■ Required action
Which lines of the data below hold "Negative"? Copy each of them.

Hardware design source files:
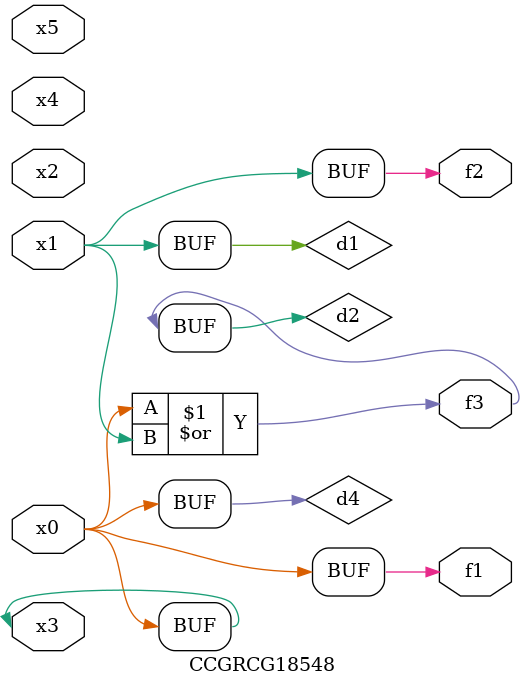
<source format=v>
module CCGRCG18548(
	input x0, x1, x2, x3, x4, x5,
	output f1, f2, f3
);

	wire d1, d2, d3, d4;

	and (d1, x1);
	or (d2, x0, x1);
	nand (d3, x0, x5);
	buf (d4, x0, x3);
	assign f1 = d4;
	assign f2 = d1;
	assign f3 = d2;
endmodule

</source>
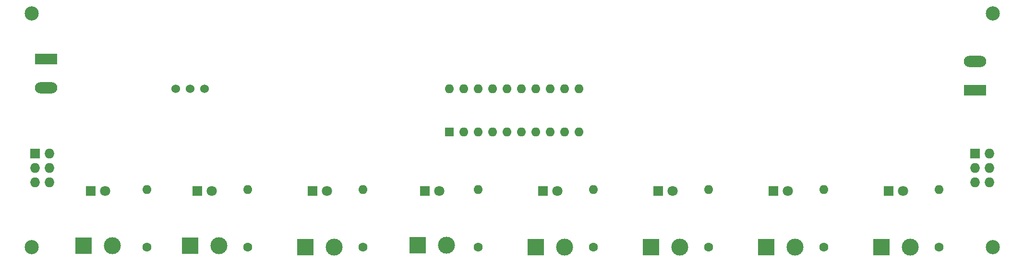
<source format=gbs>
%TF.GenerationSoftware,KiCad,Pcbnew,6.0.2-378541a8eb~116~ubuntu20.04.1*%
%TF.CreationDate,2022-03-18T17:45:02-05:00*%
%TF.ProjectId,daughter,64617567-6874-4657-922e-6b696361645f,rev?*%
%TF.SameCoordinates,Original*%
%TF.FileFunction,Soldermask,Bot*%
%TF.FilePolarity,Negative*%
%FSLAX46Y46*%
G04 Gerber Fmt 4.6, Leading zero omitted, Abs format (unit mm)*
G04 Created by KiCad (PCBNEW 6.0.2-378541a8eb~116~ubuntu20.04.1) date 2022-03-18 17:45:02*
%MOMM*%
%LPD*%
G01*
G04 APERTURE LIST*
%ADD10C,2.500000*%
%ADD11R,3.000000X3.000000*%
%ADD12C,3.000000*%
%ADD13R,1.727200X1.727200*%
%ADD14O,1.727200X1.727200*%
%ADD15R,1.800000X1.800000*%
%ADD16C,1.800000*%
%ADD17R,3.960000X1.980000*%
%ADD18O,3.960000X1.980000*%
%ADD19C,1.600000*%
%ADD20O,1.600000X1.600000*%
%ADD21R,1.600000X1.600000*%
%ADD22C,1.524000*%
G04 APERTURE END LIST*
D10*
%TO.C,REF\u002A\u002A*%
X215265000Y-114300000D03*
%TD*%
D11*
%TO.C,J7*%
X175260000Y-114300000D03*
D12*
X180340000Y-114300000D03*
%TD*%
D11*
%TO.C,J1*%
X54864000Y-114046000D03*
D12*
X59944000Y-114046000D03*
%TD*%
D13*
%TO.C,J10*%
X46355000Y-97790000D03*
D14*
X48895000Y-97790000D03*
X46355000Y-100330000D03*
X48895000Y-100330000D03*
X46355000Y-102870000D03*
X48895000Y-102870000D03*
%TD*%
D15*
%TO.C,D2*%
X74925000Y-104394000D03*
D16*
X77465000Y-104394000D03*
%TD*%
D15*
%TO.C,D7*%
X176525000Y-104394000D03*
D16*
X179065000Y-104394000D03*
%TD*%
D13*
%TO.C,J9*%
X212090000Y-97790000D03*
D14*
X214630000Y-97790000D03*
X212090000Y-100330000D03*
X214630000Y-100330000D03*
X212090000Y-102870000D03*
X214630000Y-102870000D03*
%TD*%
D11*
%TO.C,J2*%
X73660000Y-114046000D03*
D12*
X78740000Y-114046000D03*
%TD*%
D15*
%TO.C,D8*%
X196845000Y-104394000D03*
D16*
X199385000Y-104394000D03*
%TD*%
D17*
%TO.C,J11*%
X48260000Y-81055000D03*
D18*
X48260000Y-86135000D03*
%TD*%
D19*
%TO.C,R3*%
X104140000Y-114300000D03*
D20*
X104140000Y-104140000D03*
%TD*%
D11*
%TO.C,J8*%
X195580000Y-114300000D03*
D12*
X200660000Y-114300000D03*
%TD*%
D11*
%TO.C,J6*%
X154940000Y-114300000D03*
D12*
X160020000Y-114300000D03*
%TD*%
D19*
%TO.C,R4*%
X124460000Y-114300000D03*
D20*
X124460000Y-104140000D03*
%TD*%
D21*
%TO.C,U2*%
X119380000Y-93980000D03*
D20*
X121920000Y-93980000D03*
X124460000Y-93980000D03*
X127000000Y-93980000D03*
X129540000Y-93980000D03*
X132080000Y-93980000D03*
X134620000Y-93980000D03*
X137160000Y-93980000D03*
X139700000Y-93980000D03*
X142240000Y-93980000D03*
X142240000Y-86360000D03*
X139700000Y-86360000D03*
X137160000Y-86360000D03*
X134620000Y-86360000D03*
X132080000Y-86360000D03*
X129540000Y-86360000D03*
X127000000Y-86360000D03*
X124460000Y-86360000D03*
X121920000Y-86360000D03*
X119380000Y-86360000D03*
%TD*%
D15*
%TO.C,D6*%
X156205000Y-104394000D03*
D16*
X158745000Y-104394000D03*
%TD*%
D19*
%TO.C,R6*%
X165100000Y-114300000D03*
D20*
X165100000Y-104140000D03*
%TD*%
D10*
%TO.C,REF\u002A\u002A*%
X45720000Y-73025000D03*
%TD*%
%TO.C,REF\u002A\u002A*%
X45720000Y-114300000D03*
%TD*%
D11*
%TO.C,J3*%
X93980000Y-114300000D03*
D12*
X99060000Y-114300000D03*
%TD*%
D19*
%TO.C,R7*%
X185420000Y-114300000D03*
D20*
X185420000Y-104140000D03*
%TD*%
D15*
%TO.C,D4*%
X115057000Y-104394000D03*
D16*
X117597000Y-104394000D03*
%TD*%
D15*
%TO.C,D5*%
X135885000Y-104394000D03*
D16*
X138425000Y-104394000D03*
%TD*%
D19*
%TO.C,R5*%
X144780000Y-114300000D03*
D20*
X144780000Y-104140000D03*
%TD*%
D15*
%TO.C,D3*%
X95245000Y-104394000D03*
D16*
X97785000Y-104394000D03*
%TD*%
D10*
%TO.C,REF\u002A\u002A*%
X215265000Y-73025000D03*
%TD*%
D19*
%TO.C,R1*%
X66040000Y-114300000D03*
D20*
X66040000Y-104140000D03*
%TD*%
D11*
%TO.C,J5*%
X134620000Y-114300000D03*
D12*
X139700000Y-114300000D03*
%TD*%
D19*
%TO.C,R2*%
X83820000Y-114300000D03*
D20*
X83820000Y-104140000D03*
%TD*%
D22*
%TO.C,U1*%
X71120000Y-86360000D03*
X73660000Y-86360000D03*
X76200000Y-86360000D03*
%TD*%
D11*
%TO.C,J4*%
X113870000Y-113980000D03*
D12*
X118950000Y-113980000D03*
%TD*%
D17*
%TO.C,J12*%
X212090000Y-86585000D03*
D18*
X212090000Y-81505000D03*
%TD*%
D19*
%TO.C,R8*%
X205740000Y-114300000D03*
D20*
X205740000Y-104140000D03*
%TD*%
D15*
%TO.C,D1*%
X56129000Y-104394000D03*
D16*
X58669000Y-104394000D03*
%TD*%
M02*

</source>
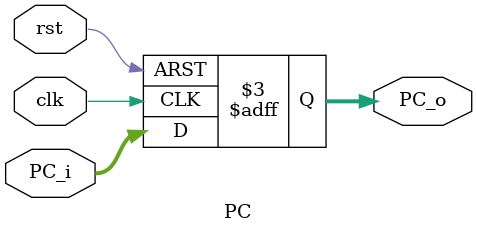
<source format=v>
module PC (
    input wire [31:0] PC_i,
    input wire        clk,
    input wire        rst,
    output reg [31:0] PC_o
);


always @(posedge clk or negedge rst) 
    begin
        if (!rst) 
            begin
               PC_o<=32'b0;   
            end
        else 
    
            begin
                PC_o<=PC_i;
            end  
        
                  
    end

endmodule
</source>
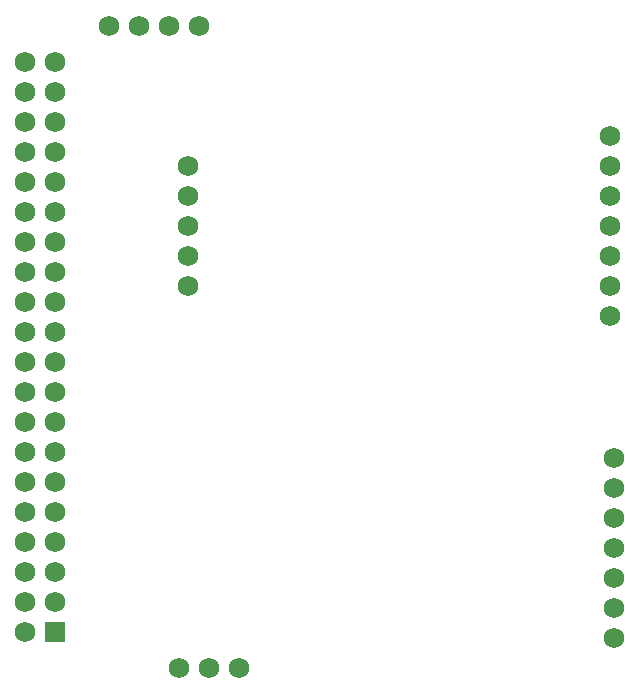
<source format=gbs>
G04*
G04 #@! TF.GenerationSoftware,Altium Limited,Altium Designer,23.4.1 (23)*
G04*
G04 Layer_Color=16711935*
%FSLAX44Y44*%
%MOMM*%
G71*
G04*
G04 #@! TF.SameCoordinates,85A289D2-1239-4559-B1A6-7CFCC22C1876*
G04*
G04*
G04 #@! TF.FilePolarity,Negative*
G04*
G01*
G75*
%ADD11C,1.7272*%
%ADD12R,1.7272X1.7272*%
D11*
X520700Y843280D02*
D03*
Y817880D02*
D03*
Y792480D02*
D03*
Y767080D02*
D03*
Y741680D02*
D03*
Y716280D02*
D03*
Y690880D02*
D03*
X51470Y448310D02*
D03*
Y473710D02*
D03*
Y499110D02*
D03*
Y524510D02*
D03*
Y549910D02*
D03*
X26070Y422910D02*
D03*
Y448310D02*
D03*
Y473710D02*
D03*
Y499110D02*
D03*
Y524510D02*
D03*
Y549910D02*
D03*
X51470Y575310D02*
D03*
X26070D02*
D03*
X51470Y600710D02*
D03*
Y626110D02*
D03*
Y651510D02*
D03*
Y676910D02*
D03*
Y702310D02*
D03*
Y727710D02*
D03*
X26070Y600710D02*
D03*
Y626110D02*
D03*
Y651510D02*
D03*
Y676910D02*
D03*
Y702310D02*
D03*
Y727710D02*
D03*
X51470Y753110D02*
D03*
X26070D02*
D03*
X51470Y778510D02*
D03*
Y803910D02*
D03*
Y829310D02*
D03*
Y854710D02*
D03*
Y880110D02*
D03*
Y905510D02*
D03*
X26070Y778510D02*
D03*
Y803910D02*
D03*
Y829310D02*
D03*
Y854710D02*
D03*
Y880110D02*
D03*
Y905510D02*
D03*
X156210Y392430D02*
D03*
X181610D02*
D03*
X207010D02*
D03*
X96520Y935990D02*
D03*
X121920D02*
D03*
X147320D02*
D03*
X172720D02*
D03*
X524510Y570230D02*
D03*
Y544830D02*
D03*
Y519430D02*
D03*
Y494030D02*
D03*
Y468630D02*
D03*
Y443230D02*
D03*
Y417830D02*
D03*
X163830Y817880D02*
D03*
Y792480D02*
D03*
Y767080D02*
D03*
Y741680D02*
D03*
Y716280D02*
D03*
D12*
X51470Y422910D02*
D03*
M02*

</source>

■ Response to this exercise
%TF.FilePolarity,Negative*%
G04 #@! TF.FilePolarity,Negative*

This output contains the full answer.